Memory is not one global blob. It is scoped and reviewable, so agents build durable context without polluting each other.

Scopes

ScopeVisibility
globalshared by all agents
projectshared inside one project
agent_privateonly this agent can read/write
taskonly available during one task/run
user_profileyour preferences and long-term instructions

Memory document

{
"_id": "mem_001",
"scope": "project",
"project_id": "nexus",
"agent_id": null,
"type": "architecture_decision",
"title": "Nexus uses MongoDB as orchestration DB",
"content": "The user wants Nexus Core in Rust, MongoDB for state, Kubernetes isolated agents, and Plane as first board integration.",
"tags": ["architecture", "mongodb", "kubernetes"],
"importance": 0.9,
"created_at": "2026-05-30T00:00:00Z"
}

Two layers

1. Declarative memory (MongoDB) — architecture decisions, project preferences, coding conventions, deployment details, known bugs, user preferences.

2. Retrieval memory (embeddings / vector search) — past task summaries, PR summaries, error fixes, debugging history, long logs.

For MVP, plain MongoDB text search + tags is enough. Add a vector store (MongoDB Atlas Vector Search or self-hosted Qdrant) later. Do not overbuild memory.

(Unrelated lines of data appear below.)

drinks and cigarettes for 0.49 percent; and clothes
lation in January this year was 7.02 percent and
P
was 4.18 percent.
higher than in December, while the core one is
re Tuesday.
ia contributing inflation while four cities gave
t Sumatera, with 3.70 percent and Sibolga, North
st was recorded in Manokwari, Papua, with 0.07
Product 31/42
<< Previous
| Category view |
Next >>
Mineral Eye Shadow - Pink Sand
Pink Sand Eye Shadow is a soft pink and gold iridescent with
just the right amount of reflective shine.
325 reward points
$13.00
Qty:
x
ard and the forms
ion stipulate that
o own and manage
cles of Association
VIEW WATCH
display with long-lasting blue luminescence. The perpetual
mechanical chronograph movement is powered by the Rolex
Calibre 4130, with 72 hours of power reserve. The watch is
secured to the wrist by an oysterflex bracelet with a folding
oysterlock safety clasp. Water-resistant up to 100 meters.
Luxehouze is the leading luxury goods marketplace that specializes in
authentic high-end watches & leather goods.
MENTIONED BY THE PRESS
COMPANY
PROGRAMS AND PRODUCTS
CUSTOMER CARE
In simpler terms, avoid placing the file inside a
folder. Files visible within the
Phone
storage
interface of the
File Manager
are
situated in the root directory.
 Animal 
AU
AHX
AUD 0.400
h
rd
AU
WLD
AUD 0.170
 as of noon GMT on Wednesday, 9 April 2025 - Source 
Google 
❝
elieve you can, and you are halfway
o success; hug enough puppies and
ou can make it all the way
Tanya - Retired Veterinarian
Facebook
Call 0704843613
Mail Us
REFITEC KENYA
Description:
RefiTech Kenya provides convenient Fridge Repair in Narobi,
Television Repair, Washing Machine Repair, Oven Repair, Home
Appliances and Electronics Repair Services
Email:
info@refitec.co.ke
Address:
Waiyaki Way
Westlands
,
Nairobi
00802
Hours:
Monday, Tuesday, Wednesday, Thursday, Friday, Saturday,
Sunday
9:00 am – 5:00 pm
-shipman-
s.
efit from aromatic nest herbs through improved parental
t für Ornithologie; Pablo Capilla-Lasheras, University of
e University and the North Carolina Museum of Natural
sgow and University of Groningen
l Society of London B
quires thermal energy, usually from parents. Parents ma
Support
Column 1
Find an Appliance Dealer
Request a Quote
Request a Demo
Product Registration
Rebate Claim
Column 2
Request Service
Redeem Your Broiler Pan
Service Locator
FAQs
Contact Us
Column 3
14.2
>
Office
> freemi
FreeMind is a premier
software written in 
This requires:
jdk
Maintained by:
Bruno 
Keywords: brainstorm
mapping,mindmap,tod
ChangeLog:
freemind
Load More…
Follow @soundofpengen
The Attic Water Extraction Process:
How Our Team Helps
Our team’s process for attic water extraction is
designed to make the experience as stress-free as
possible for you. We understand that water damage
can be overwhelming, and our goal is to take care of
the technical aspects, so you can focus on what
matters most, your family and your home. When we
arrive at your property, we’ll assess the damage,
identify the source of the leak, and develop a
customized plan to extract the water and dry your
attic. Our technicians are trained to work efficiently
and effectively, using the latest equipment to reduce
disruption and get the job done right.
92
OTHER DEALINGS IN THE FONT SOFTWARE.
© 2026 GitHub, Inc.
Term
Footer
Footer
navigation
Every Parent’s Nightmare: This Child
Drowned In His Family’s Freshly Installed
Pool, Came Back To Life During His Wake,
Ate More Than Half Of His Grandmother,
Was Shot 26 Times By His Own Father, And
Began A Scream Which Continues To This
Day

Human control: review before permanence

Do not allow agents to freely write permanent memory at the beginning. Use this flow first:

Agent proposes memory
→ Nexus stores as pending
→ You approve in UI
→ Memory becomes active

Later, auto-approve low-risk memory.

Memory page (UI)

  • Search memory · Filter by scope
  • Edit memory · Pin memory · Delete memory
  • Approve pending memory
  • View which agent created it

How memory enters a run

At dispatch, Core searches memory using the agent's read_scopes, ranks by importance + tags (+ vector similarity later), and injects the top results into the run config. After the run, proposed memory lands in the review queue unless the scope is auto-approved.